Seu projeto mais recente, produzido em 2020, tem data de estreia nos cinemas brasileiros dia 15 de agosto. “O Mensageiro” teve sua première mundial no Festival de Lima, em 2023, e levou oito prêmios no 1º Festival Internacional de Cinema de Paraty, em agosto de 2024. O longa também participou da 47ª Mostra de Cinema de São Paulo e do Festival do Rio. Ambientado durante a ditadura militar no Brasil, em 1969, o filme fala sobre Vera, presa política, e o soldado Armando, que aceita levar uma mensagem dela para sua família e acaba formando uma relação afetiva com a mãe dela, Maria.

Durante os bastidores da obra, para coluna do portal “Metrópoles”, a diretora comentou que, durante o governo Bolsonaro, houve tentativas de apagar a memória da ditadura militar. Por esse motivo, decidiu retratar esse período para a “nova geração”. Afirmou: “Negava-se a memória e a existência da ditadura.

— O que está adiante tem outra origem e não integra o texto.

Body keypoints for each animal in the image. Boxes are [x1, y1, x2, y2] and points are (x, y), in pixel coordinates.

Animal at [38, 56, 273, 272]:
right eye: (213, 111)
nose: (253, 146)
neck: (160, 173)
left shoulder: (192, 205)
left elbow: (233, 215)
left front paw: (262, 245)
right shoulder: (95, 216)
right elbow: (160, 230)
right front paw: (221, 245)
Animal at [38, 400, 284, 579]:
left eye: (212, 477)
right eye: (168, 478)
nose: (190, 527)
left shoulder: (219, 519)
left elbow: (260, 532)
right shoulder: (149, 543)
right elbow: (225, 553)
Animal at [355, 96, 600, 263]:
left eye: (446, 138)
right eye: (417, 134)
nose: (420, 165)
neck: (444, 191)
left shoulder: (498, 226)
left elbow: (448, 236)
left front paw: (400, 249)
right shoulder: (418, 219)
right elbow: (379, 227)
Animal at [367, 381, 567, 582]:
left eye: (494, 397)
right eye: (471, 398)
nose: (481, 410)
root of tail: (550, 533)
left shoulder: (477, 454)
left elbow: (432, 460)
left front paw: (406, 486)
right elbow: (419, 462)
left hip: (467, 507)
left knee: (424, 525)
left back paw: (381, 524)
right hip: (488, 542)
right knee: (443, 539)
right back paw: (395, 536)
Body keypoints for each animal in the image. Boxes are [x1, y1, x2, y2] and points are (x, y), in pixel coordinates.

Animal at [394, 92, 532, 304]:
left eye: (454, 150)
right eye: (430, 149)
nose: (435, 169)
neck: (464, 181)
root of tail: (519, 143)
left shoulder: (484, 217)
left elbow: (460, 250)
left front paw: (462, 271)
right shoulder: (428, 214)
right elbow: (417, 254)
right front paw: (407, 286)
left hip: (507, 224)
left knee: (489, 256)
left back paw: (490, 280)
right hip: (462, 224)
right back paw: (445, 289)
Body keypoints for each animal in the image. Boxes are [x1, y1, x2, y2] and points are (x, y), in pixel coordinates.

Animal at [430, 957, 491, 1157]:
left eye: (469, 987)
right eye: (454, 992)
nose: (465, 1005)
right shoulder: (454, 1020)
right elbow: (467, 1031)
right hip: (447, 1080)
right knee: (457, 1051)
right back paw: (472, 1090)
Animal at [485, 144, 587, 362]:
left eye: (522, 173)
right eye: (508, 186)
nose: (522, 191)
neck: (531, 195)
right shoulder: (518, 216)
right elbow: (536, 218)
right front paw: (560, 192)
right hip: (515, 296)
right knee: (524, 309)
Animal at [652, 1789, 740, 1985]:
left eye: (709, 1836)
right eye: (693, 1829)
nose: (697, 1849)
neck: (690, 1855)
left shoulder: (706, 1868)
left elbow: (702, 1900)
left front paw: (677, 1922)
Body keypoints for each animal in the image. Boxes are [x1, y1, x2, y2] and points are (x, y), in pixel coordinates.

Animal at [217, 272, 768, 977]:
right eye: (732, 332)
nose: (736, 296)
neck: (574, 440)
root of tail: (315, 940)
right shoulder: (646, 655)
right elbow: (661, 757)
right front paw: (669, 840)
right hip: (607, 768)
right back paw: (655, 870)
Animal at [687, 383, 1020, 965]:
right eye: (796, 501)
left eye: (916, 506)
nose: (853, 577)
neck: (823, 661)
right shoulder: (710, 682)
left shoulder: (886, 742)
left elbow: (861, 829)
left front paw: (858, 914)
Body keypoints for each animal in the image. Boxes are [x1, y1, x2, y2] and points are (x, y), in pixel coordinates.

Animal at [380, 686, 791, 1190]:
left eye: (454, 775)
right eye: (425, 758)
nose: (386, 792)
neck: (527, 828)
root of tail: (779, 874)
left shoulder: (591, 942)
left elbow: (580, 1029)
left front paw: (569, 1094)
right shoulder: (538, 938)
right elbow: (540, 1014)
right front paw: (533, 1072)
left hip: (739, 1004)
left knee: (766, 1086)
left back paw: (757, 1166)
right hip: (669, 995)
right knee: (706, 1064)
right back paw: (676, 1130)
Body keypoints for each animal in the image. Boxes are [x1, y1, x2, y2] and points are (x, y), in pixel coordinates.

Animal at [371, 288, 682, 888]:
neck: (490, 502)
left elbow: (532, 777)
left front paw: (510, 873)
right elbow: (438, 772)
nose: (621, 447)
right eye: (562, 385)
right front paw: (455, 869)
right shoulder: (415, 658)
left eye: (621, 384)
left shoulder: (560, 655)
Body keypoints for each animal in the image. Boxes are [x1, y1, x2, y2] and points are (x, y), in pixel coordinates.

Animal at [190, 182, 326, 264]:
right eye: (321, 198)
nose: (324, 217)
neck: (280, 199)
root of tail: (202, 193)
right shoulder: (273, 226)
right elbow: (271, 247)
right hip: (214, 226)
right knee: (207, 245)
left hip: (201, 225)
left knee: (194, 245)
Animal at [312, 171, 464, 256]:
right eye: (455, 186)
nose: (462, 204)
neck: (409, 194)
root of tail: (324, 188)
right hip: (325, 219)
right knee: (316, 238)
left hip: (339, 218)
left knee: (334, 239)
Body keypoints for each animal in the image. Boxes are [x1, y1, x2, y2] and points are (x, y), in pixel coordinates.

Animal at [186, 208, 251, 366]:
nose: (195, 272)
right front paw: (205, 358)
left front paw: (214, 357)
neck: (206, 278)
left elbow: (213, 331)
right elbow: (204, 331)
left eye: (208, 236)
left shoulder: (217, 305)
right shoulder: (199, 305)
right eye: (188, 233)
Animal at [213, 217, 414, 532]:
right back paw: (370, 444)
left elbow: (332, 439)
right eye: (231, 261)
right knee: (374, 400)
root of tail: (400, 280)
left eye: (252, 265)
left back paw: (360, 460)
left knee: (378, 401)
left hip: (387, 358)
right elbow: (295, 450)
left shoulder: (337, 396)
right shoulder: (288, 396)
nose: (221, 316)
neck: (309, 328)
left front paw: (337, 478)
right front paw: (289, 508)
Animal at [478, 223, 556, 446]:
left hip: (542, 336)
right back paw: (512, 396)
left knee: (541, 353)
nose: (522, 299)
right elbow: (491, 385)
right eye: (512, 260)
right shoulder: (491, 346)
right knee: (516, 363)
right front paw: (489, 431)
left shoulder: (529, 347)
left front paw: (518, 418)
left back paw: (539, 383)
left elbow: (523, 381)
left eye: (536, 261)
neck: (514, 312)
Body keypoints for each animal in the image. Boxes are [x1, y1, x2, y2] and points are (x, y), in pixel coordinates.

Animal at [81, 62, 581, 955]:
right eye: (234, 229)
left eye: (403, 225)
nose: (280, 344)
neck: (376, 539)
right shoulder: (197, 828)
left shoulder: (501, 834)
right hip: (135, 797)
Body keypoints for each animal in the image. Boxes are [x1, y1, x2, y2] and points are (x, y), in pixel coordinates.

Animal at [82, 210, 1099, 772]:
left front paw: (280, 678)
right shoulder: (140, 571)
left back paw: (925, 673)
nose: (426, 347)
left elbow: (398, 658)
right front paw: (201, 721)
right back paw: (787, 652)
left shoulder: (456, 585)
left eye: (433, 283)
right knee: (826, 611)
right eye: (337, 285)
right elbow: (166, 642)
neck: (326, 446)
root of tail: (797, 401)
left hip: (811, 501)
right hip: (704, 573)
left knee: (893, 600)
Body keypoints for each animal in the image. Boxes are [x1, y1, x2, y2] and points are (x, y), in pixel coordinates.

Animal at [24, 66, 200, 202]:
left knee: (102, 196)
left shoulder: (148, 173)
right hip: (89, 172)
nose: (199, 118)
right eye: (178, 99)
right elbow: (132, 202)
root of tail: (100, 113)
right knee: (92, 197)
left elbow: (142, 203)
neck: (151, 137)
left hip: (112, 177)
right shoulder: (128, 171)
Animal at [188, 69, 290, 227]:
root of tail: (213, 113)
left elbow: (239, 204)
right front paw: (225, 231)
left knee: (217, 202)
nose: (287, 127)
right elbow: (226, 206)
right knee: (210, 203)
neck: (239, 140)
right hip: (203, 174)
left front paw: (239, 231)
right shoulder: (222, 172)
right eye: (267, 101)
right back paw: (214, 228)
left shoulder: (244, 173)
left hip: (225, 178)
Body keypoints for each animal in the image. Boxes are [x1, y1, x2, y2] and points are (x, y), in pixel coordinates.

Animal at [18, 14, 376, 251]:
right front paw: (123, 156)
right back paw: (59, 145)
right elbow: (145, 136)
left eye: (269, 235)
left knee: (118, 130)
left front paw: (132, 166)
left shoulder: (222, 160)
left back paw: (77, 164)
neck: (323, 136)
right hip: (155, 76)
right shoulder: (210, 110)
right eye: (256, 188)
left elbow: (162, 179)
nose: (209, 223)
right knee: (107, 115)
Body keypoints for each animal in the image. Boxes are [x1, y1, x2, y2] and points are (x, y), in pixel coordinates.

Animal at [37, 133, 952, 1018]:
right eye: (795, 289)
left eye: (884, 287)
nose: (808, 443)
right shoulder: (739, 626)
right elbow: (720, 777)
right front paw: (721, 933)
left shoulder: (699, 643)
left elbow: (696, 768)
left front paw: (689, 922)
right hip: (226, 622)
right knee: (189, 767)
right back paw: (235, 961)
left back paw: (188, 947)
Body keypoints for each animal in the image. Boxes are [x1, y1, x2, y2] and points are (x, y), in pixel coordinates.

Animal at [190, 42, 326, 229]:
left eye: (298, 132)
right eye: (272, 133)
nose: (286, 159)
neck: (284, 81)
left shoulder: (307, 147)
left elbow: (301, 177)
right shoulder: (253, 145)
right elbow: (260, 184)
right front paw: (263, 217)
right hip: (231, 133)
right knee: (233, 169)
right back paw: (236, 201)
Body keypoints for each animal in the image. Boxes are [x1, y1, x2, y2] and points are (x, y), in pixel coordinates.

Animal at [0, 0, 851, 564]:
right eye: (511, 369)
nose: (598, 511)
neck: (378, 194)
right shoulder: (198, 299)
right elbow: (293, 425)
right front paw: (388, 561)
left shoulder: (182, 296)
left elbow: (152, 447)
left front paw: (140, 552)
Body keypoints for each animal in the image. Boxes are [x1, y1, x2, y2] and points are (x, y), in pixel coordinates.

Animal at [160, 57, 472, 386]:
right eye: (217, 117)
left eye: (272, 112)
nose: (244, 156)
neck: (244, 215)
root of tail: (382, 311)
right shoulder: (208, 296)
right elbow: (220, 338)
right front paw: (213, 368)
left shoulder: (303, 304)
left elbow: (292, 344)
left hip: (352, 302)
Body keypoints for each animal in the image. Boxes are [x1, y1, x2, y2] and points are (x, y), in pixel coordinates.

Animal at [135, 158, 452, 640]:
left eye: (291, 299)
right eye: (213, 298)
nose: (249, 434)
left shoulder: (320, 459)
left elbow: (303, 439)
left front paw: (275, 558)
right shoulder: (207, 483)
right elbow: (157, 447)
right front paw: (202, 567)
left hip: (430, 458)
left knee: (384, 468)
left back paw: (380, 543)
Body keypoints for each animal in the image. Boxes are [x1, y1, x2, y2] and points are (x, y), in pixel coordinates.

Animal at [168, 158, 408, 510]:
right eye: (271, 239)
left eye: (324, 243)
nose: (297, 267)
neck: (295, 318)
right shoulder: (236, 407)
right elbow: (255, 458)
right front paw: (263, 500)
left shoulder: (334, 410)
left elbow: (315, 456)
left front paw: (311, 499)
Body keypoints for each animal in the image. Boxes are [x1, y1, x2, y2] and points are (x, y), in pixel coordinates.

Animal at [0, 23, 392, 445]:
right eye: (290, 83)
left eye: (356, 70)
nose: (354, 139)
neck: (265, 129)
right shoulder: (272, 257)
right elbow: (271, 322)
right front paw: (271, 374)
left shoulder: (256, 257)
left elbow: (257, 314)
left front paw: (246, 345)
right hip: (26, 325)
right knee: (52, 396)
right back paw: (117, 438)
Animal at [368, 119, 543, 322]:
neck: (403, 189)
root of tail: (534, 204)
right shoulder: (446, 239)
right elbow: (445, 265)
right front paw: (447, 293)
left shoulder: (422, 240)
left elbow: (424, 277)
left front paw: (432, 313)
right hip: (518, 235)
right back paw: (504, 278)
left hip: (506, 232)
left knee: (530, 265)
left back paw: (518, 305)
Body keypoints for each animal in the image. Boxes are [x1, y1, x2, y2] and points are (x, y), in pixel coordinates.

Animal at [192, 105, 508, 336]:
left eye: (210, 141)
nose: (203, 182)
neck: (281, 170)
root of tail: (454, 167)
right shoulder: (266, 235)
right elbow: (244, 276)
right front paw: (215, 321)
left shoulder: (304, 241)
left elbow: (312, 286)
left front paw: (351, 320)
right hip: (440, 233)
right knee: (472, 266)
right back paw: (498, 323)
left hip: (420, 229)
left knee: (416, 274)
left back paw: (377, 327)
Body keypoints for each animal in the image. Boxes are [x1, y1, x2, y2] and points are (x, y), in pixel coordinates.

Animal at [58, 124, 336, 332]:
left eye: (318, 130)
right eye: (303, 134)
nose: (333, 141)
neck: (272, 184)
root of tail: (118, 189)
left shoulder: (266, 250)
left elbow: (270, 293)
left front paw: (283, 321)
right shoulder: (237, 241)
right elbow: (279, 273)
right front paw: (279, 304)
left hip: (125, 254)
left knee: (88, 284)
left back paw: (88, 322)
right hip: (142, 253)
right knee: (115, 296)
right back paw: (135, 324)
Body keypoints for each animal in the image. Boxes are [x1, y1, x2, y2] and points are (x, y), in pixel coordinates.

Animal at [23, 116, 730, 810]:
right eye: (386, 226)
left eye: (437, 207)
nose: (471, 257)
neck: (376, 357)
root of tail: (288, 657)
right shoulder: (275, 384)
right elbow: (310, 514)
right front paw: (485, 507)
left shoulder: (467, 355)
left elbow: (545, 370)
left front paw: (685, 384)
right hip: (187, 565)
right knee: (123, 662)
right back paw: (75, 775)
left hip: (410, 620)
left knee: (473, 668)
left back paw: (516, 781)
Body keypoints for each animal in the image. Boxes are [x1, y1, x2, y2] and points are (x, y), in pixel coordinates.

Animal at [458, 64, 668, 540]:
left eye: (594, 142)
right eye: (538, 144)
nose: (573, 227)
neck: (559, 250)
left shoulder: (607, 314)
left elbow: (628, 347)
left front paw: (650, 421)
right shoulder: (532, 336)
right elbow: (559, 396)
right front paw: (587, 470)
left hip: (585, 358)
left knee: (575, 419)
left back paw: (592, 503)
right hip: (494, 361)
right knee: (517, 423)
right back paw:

É importante a gente mostrar, de novo, que essa ditadura existiu, que foi um horror e que foi a ditadura mais longeva da América Latina”

Lúcia Murat é conhecida por abordar temas autobiográficos, sociais e políticos, relacionando sua trajetória pessoal com os eventos históricos do Brasil nos terríveis anos da ditadura militar. A importância do seu trabalho no cinema é inegável. Seus filmes não só documentam períodos cruciais da história do país, mas também refletem a memória, justiça e resistência deles. No Dia Nacional do Documentário, celebramos sua contribuição para o cinema e sua coragem nessa arte que educa, inspira e, sobretudo, relembra, de forma tão essencial, esse pedaço da história do nosso país que jamais podemos esquecer.